• **Given entries**:
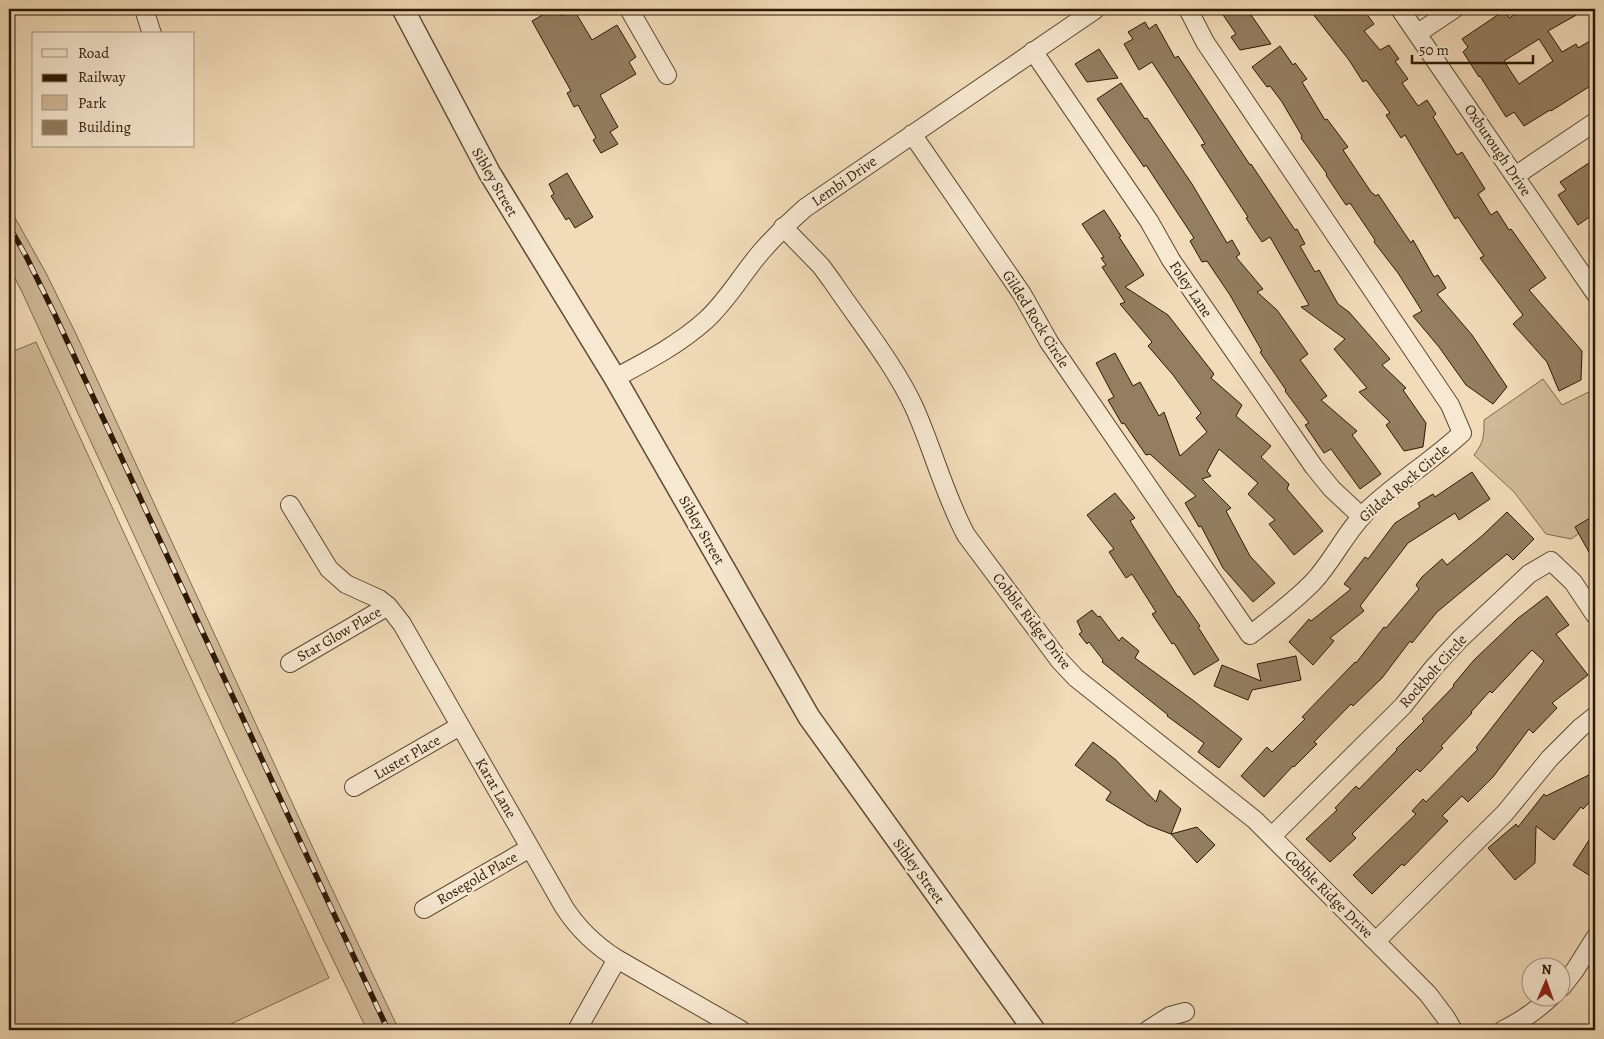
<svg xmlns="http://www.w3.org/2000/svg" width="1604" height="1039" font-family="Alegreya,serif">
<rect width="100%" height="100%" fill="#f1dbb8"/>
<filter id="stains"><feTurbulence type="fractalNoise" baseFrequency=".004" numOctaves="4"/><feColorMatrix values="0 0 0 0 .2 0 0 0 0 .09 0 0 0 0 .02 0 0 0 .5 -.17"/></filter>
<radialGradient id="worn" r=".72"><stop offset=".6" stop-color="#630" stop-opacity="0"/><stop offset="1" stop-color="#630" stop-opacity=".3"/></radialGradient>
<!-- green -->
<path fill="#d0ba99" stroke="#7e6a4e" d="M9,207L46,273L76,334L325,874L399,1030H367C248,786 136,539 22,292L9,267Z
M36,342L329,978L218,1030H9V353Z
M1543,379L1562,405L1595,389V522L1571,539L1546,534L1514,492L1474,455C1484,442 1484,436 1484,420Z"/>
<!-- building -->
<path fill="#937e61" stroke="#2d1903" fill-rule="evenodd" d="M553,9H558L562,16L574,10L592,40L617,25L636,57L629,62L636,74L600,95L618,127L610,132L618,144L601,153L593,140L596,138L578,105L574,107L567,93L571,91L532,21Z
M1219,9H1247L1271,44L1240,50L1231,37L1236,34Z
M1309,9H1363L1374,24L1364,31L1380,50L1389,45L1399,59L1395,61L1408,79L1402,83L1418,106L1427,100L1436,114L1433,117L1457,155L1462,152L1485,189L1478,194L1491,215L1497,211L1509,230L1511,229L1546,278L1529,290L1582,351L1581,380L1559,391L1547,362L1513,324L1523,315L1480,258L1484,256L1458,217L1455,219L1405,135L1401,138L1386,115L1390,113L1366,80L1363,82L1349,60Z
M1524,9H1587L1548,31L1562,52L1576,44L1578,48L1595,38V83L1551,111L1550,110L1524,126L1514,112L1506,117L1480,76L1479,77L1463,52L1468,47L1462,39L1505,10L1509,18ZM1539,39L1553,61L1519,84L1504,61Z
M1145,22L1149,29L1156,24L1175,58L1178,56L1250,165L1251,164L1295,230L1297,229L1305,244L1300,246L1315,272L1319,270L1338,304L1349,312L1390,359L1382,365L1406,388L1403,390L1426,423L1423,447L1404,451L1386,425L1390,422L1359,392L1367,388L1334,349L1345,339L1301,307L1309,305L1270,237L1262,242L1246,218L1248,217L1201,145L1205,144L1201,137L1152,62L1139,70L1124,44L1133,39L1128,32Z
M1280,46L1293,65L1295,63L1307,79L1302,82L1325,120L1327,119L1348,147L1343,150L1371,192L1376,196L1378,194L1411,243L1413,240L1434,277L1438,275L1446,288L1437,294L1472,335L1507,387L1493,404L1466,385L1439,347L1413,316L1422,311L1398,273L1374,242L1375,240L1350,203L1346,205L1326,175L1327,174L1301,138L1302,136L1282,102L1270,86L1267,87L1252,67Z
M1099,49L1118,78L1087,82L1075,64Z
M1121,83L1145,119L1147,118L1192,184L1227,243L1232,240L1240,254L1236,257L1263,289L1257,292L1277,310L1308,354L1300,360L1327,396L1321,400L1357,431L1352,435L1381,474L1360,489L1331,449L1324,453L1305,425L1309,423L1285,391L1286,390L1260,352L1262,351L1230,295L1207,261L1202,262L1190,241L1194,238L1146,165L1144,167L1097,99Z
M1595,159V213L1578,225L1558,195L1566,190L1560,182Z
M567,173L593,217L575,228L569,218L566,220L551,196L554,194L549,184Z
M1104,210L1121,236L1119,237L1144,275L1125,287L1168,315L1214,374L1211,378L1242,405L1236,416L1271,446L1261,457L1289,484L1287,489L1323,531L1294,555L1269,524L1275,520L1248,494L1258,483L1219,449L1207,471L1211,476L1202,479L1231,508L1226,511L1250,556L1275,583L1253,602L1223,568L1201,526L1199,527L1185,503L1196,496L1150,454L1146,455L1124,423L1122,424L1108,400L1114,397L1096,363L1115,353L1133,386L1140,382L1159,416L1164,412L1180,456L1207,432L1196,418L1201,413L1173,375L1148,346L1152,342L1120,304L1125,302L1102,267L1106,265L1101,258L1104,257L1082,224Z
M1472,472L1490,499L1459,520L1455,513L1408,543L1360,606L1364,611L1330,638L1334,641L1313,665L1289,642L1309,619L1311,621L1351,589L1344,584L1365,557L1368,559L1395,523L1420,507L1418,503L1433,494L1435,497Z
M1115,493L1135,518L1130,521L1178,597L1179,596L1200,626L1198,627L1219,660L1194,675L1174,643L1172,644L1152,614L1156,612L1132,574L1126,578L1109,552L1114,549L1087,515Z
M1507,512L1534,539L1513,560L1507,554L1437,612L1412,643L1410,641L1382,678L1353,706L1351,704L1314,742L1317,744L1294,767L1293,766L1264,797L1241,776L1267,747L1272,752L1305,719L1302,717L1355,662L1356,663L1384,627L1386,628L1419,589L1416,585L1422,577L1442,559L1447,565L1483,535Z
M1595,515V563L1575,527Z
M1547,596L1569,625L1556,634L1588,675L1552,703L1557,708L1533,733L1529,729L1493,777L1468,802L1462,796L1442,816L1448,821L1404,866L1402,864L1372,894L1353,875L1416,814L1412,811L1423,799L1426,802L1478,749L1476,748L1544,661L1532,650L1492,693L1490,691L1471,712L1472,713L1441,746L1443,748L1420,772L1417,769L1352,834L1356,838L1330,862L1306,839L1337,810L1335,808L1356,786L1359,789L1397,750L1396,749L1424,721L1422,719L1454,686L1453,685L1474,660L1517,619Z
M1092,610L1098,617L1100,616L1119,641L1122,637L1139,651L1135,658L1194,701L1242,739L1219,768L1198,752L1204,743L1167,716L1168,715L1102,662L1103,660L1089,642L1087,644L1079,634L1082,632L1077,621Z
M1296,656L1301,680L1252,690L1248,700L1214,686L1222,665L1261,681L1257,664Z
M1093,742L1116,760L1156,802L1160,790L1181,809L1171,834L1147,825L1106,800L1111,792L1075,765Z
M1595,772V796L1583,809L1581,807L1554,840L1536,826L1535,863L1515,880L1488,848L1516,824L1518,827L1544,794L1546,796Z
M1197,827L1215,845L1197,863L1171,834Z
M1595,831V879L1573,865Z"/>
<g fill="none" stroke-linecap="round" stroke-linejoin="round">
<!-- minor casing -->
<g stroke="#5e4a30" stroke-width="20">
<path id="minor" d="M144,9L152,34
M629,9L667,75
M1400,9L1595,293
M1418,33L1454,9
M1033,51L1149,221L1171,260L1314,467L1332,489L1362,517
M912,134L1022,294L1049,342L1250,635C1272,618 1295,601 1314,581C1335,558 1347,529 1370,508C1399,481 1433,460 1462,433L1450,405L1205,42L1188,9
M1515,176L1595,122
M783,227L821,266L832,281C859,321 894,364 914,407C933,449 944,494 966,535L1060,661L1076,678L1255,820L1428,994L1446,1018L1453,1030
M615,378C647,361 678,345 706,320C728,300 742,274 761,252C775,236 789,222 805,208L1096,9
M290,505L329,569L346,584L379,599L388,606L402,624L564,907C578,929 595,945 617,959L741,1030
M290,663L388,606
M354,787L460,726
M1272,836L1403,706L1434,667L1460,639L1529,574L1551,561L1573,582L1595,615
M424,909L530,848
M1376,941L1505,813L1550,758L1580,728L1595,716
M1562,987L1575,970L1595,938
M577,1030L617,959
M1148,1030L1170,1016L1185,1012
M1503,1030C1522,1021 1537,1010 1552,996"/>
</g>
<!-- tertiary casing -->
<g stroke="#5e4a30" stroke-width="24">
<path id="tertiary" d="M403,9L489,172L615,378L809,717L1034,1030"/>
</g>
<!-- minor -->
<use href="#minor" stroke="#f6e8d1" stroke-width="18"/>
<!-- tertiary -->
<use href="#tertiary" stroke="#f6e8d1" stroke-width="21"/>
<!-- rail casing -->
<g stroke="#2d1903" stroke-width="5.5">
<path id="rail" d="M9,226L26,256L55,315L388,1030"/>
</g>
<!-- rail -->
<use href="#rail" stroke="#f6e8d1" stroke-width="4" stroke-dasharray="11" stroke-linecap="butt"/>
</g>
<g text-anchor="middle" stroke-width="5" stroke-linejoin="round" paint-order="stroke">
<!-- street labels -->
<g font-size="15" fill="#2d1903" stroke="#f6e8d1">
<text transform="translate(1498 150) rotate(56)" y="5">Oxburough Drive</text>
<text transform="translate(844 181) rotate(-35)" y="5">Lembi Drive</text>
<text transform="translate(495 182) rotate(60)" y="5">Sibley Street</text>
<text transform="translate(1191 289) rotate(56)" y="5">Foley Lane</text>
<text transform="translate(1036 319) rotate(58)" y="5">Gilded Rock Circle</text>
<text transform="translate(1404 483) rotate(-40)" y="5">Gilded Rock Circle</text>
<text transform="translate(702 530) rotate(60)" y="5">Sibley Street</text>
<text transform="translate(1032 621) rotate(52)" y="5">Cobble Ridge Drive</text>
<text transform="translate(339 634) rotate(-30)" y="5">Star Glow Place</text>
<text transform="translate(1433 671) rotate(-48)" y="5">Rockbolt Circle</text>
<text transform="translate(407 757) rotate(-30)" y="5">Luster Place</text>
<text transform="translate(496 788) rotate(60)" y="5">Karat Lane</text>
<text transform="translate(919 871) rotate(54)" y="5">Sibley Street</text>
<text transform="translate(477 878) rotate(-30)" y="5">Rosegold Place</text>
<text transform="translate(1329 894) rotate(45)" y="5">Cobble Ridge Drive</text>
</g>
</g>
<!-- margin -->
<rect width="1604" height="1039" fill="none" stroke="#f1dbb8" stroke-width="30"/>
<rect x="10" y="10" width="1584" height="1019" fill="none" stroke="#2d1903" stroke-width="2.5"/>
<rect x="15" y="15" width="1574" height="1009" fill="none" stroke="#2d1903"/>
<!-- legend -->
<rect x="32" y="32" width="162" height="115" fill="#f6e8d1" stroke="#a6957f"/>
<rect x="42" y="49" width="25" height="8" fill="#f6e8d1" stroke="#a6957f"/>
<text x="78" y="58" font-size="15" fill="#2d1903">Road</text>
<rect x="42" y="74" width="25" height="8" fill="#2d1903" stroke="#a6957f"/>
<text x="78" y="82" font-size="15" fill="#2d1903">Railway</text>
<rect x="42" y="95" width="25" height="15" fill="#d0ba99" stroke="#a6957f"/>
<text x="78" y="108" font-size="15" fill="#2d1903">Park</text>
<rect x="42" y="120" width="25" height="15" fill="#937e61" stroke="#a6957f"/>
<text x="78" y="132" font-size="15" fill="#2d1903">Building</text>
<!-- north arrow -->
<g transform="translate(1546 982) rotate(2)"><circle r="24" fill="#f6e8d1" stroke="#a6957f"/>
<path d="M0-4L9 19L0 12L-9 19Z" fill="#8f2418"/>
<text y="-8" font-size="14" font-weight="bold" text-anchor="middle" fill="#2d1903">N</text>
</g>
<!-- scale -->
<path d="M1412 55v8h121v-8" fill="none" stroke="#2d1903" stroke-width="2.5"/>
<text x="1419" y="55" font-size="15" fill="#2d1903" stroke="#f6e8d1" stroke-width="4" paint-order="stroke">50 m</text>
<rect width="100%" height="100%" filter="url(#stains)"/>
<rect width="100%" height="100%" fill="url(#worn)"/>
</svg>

• **Exercise directions**: The word to look for is "worn"; copy out every line of the entries that holds it.

• **Output below**:
<radialGradient id="worn" r=".72"><stop offset=".6" stop-color="#630" stop-opacity="0"/><stop offset="1" stop-color="#630" stop-opacity=".3"/></radialGradient>
<rect width="100%" height="100%" fill="url(#worn)"/>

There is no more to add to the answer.